Servers: Groups metrics related to hardware resources.
Databases & Remote Services: Groups metrics related to response time, load, or errors with databases and other backends.
Advanced Network: Groups metrics related to Network Visibility, such as PIE (performance impact events), zero window, data retransmission, and errors.
Error Rates: Groups metrics related to exceptions, return codes, and other errors with applications or tiers.
Information Points: Groups metrics like response time, load, or errors with information points.
Service Endpoints: Java and .NET only; groups metrics like average response time, calls per minute, and errors per minute with service endpoints.
Custom: Presents all the metrics collected by the agent that could affect a single business transaction, a single node or overall application performance. Use this type to create rules that evaluate custom metrics.

When you select one of these health rule types, the wizard offers you the metrics commonly associated with that type in an embedded browser.

How to Set Up Health Rules?

AppDynamics recommends the following process to set up health rules for your application:

Identify the key metrics (performance indicators) on the key entities that you need to monitor.
Click Alert & Respond > Health Rules to examine any default health rules that are provided by AppDynamics.
- Compare your list of metrics with the metrics configured for the default rules.
- You can view the list of affected entities for each of the default health rules and modify them. See Configure Affected Entities.
- If the default health rules cover all the key metrics you need, determine if the pre-configured conditions are applicable to your environment. If required, modify the conditions.
  
  Define a metric expression to evaluate complex criteria for a condition.
  Define a boolean expression to evaluate multiple health rule conditions.
If default health rules do not cover all your requirements or if you need finely-applied health rules to cover specific use cases, create new health rules.
1. Identify the type of health rule that you want to create. See Health Rule Types.
2. Decide which entities are affected by the new rule. See Entities Affected by a Health Rule.
3. Define the conditions to monitor. See Create and Configure Conditions.
If you want the health rules to be evaluated according to a pre-defined time schedule, create a health rule schedule. In some situations, a health rule is more useful if it is evaluated at a particular time. See Health Rule Schedules.

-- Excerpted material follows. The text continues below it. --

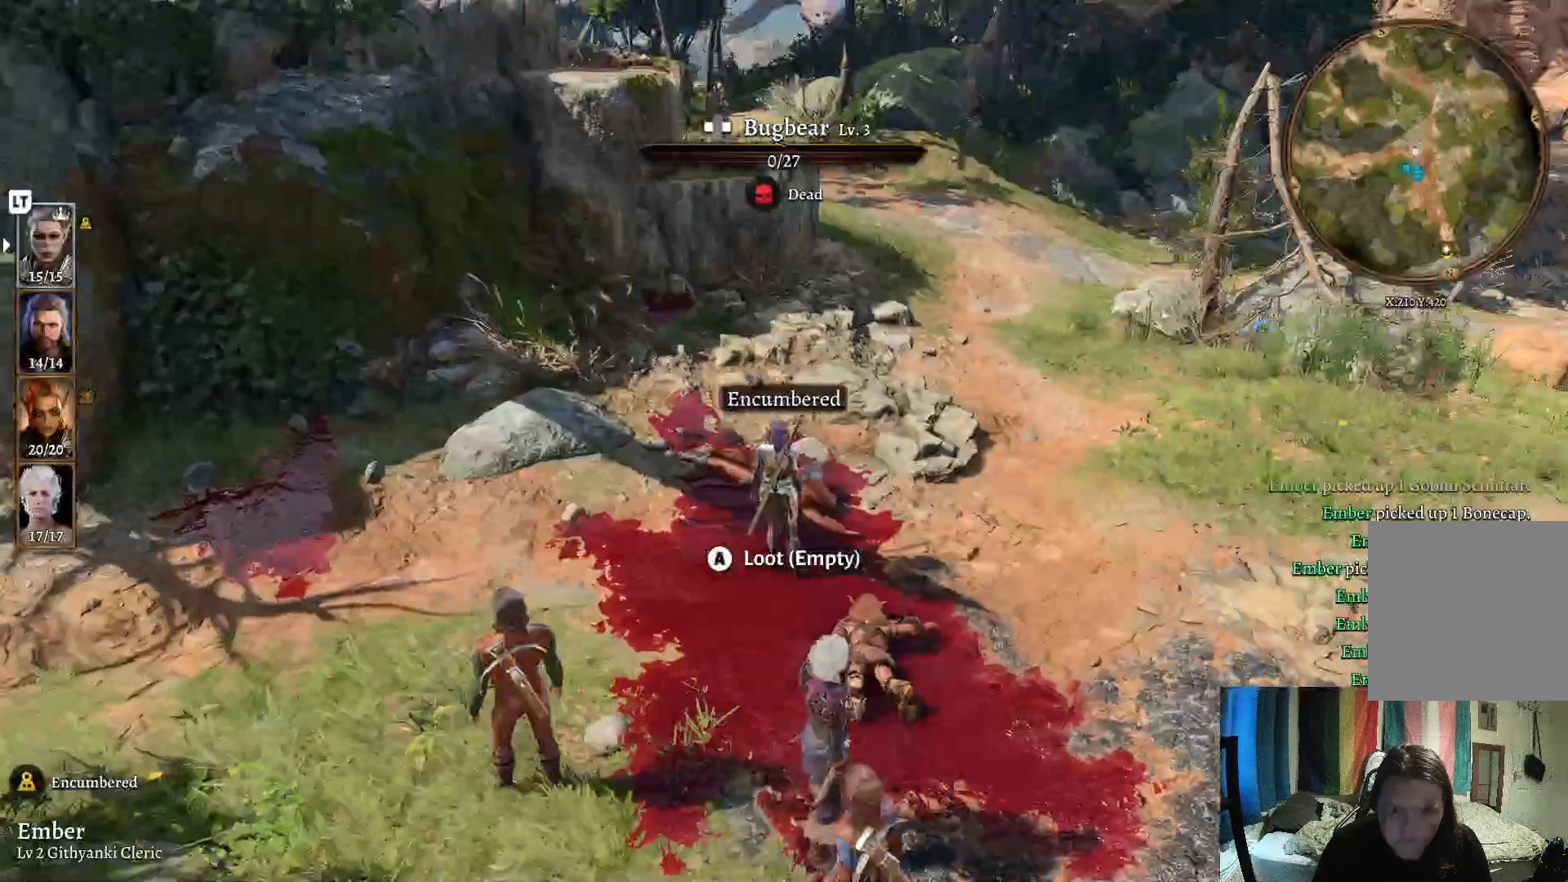
{"buttons": [], "left_stick": "up-right", "right_stick": "right", "events": [[117, "right_stick", "center"], [200, "left_stick", "up-right"], [467, "right_stick", "right"]]}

After you set up health rules you must configure policies and actions to be executed when health rules are violated. See Policies and Actions.

Additional Considerations

Your application status is based on health rules for the current time range. If you disable old health rule policies or enable new ones, you might see errors in red in your application status, even if there are no current critical events based on the new policies. To verify that your new or disabled health rule policies have taken effect, change the time range in your dashboard to a smaller, more recent time frame.

When you are configuring health rules for business transactions with baseline selected in the configured condition with a very fast average response time (ART) such as 25 ms, using standard deviation as a criterion can cause the health rule to be violated too frequently. The health rule may violate too frequently because a tiny increase in response time can represent multiple standard deviations. In this case, consider adding a second condition that sets a minimum ART as a threshold. For example, if you do not want to be notified unless ART is over 50 ms, you could set your threshold as ART > 2 Standard Deviations and ART > 50 ms.

Similarly, when configuring health rules for calls-per-minute (CPM) metrics with baseline selected in the configured condition, the health rule may never be violated if the condition is using standard deviations, and the resulting value is below zero. In this case, consider adding a second condition that checks for a zero value, such as CPM < 2 Standard Deviations and CPM < 1.